Wednesday, April 8, 2009

Black Magic Woman

There are some people who can write about the mundane and trivial, and make it new again: who can bring forth wonder and awe from the quotidian details of everyday life, and conjure an Oz out of Kansas.

And then, on the other hand, there are people who can write about the fantastic, and in so doing make it as dull and banal as a plastic knife from McDonald's.

Black Magic Woman is a novel by Justin Gustainis, first published in 2008. It is also very much a plastic knife from McDonald's.

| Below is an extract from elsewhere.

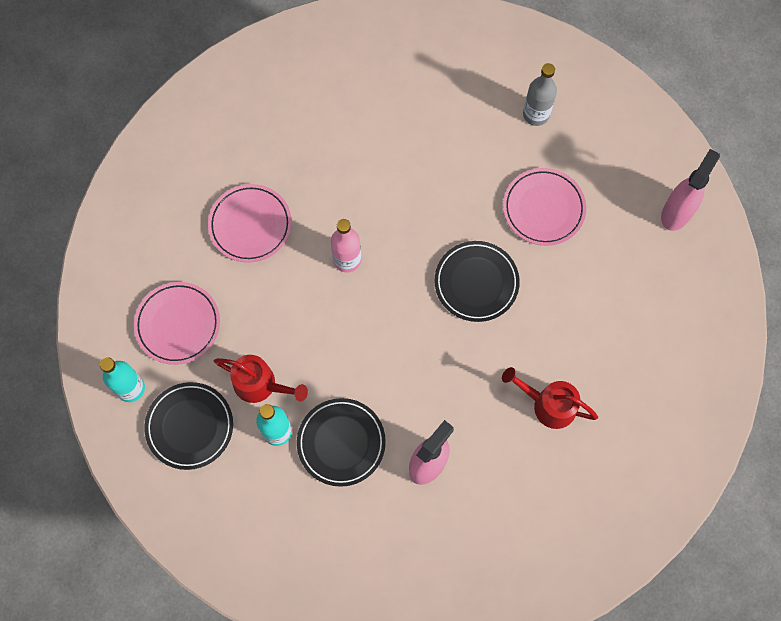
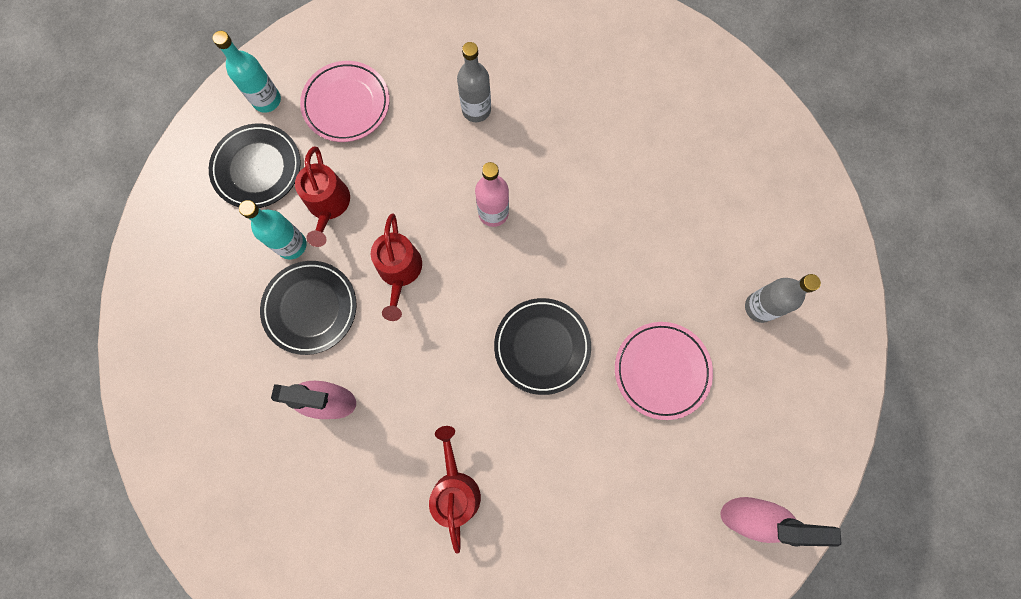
camera: 60 degrees right, 5 degrees up
pink plate [208,184,292,263] -> grey bottle [457,42,491,122]
none -> red watering can [371,214,422,321]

The setting is a suspension-of-disbelief-breakingly near-real present-day United States of America, in which a) magic works, and witches both white and black (the distinction is presented as fundamental) can be found for hire, but nonetheless b) virtually nobody believes in magic, because they forget about it and/or rationalize it away. (Except only sometimes.) Magic in this setting sems to work in a vague way that I can either describe clinically as 'Post-Vietnam American New-Age Christian Pansyncretic', or more viciously as 'letting unexamined detritus build up in your faith hole'.

The main characters, on the other hand, have no character at all, but read like character sheets out of a World of Darkness game: Quincey Morris, a great-grandson of Quincey Morris (late of Stoker's Dracula), lightly colored caricature-Texan ('podner'?) with a fear of snakes, and Elizabeth 'Libby' Chastain, the most Christian-inoffensive bisexual Wiccan possible.

(The secondary main characters, Fenton and Van Dreenan, at least have personalities: but Fenton's the one who seems to accept the existence of magic on hearsay whereas poor Sidney Prendergast never again questions how she got off the roof of that building — never mind the poor forensic analysts who have to clean up after a bit of black magic. I suppose Fenton's shining blue PC aura protects him from sudden sense failure.)

The actual events of the book are vaguely interesting but fail to make up for the irritation induced by the people and world. 1/1, and good riddance.


Edit 2009-05-17: removed a now-confusing footnote left over from an early draft.